### Source records

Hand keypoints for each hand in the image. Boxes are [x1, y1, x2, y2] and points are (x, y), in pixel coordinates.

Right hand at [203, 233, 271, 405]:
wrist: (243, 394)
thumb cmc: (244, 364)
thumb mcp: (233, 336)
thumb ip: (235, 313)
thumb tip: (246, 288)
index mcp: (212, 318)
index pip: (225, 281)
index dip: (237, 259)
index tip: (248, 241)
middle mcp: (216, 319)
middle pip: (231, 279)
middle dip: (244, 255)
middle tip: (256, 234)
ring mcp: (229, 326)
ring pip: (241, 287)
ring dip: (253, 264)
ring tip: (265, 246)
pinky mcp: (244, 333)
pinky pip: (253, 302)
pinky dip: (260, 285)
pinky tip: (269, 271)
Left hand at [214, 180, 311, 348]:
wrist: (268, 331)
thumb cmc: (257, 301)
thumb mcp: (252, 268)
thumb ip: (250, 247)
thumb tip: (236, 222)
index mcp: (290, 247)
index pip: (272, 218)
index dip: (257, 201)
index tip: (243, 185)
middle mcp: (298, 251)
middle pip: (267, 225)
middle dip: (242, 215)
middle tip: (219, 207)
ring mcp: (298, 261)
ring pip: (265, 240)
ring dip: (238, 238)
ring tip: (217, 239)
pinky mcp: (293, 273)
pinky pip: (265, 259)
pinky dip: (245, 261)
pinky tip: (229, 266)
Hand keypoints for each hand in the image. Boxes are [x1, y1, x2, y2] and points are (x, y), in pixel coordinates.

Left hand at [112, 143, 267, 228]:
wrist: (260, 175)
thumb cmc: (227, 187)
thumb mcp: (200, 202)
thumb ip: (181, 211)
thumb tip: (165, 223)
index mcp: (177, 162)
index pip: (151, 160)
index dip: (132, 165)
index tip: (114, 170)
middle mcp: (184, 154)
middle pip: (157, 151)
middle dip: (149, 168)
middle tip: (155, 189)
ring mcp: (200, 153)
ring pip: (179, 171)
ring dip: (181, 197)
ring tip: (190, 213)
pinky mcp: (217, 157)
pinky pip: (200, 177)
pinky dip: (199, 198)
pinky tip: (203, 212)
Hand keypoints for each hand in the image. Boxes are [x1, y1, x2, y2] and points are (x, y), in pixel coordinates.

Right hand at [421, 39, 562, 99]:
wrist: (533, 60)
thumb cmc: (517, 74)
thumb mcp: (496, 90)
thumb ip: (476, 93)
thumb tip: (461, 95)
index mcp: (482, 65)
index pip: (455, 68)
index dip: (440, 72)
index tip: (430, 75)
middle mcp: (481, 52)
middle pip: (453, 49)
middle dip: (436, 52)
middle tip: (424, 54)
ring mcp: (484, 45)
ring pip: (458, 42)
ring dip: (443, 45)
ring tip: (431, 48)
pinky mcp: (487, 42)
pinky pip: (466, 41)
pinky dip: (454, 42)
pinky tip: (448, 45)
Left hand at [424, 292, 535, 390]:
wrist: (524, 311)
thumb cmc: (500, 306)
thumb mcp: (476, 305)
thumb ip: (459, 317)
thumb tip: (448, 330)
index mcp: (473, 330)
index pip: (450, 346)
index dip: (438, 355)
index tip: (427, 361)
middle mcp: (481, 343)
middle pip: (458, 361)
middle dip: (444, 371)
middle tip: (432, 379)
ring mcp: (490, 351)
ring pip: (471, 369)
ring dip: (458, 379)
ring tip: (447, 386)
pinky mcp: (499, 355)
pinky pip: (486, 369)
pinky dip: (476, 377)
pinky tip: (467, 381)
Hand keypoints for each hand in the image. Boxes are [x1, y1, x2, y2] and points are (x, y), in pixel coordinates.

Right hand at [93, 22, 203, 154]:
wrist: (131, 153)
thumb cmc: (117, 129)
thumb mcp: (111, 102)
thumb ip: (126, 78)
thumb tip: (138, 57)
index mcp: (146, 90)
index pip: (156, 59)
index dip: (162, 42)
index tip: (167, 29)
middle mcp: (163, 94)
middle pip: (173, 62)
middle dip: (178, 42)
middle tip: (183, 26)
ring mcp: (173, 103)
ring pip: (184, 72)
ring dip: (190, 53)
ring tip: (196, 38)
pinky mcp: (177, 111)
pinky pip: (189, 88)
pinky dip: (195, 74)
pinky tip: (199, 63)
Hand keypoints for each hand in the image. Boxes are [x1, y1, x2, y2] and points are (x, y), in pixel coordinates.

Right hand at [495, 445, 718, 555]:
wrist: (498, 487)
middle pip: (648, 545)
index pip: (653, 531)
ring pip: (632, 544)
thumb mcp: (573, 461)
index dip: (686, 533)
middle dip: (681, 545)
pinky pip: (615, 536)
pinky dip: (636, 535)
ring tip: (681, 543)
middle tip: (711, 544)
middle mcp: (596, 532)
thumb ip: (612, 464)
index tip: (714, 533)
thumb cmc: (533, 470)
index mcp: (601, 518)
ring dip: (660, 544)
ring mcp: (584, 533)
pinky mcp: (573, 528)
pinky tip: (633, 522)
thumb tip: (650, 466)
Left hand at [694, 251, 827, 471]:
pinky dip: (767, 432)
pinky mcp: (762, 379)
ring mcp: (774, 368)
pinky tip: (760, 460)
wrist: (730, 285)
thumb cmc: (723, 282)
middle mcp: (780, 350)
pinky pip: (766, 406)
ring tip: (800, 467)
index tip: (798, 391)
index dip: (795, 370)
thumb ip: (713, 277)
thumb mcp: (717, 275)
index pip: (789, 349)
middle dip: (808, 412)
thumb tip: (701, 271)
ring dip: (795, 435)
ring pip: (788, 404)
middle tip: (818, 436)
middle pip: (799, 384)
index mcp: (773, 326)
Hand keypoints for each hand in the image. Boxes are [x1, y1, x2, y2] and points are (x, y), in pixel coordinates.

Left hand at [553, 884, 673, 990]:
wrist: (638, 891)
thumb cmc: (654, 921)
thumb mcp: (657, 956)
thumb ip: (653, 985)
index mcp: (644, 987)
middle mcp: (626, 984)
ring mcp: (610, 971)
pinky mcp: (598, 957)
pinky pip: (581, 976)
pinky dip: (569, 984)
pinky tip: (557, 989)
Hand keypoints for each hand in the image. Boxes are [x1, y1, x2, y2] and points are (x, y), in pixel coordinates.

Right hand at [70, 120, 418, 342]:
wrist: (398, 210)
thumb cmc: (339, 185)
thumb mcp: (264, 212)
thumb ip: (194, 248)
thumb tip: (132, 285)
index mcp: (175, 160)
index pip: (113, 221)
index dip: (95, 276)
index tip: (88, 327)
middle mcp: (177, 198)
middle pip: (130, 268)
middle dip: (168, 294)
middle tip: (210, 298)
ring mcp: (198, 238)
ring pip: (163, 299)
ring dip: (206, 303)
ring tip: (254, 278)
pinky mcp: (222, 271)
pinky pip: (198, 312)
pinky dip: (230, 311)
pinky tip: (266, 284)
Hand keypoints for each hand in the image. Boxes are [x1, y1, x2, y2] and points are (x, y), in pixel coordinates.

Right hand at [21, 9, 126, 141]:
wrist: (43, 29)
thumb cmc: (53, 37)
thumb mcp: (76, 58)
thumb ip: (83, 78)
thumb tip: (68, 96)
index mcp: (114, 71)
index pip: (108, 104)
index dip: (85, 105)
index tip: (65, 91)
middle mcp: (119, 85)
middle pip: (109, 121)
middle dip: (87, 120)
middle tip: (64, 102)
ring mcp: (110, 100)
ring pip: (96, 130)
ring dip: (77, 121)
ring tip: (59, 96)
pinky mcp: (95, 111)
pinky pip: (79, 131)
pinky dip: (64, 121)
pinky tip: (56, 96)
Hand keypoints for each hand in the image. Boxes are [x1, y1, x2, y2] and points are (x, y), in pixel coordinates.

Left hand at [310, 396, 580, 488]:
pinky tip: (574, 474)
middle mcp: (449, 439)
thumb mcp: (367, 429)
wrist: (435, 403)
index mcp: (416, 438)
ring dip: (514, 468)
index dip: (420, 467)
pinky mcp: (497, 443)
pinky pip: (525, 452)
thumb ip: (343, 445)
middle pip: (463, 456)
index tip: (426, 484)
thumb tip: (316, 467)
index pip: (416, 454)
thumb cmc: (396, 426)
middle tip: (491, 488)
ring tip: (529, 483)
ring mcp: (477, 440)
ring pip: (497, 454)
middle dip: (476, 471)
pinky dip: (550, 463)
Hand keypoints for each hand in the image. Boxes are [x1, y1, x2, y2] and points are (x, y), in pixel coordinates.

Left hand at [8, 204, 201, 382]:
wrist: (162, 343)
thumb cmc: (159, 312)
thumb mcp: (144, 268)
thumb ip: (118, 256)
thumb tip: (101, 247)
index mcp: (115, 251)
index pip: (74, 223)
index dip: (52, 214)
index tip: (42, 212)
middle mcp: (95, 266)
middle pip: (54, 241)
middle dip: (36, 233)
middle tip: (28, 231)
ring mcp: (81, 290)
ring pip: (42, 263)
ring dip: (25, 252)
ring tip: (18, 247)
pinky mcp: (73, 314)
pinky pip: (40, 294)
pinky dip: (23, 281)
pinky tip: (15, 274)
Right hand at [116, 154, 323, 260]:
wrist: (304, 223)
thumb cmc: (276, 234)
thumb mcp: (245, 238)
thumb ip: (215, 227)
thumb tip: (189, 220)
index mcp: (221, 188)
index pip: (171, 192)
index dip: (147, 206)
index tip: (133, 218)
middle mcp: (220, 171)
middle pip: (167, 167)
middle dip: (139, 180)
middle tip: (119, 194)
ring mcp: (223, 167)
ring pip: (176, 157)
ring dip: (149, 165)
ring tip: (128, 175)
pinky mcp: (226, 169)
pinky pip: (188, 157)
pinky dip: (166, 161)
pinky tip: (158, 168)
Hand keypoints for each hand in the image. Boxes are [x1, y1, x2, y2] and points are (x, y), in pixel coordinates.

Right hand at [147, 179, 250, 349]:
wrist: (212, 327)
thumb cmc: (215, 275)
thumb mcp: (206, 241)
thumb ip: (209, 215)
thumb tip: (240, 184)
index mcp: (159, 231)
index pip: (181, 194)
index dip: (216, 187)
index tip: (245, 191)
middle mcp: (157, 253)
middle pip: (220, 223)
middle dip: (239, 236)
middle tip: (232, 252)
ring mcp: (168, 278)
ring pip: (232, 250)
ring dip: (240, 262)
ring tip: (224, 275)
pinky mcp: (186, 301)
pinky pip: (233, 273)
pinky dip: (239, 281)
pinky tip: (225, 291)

### What you should do
Report each line of the data that includes the string "Left".

### Output for this exercise
Left hand at [214, 180, 311, 348]:
Left hand at [112, 143, 267, 228]:
Left hand at [424, 292, 535, 390]:
Left hand at [694, 251, 827, 471]:
Left hand at [553, 884, 673, 990]:
Left hand at [310, 396, 580, 488]:
Left hand at [8, 204, 201, 382]:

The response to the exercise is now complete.